--- Information given Enclosed Below ---

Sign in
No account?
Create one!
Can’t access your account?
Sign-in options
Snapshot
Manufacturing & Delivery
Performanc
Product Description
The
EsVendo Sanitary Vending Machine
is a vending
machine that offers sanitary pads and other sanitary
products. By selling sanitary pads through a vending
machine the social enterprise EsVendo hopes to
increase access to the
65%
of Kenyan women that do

--- End of Enclosed Information given ---
--- Information given Enclosed Below ---

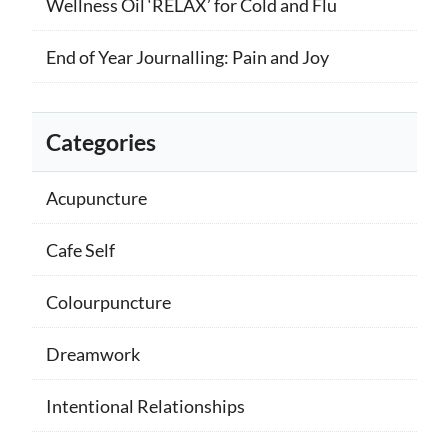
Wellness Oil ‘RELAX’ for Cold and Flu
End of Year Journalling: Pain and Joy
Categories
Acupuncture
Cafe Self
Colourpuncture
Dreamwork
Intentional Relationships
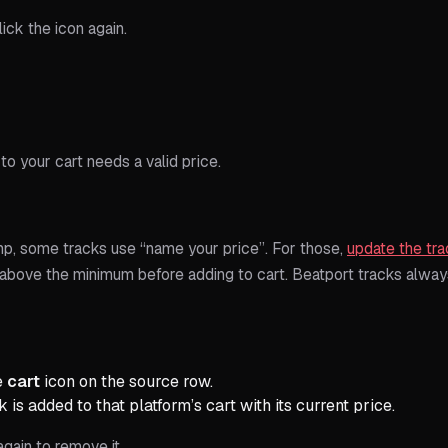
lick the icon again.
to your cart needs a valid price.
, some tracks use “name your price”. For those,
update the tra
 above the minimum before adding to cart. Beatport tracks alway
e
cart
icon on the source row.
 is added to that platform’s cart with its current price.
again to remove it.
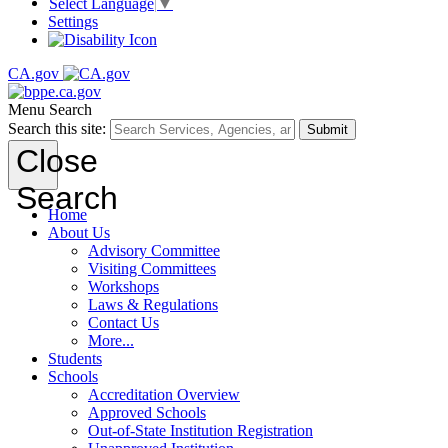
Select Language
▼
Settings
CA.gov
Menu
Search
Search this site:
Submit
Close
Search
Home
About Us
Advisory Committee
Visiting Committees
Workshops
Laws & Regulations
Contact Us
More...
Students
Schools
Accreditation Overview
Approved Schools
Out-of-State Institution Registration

--- End of Enclosed Information given ---

Could you put the part of the records that opens with the line containing "lick the icon again." and closes with the line containing "Out-of-State Institution Registration" into a Markdown table with the columns Row and Record line, skipping blank lines and leaving out the pictures?

| Row | Record line |
|---|---|
| 1 | lick the icon again. |
| 2 | to your cart needs a valid price. |
| 3 | , some tracks use “name your price”. For those, |
| 4 | update the tra |
| 5 |  above the minimum before adding to cart. Beatport tracks alway |
| 6 | e |
| 7 | cart |
| 8 | icon on the source row. |
| 9 |  is added to that platform’s cart with its current price. |
| 10 | again to remove it. |
| 11 | Select Language |
| 12 | ▼ |
| 13 | Settings |
| 14 | CA.gov |
| 15 | Menu |
| 16 | Search |
| 17 | Search this site: |
| 18 | Submit |
| 19 | Close |
| 20 | Search |
| 21 | Home |
| 22 | About Us |
| 23 | Advisory Committee |
| 24 | Visiting Committees |
| 25 | Workshops |
| 26 | Laws & Regulations |
| 27 | Contact Us |
| 28 | More... |
| 29 | Students |
| 30 | Schools |
| 31 | Accreditation Overview |
| 32 | Approved Schools |
| 33 | Out-of-State Institution Registration |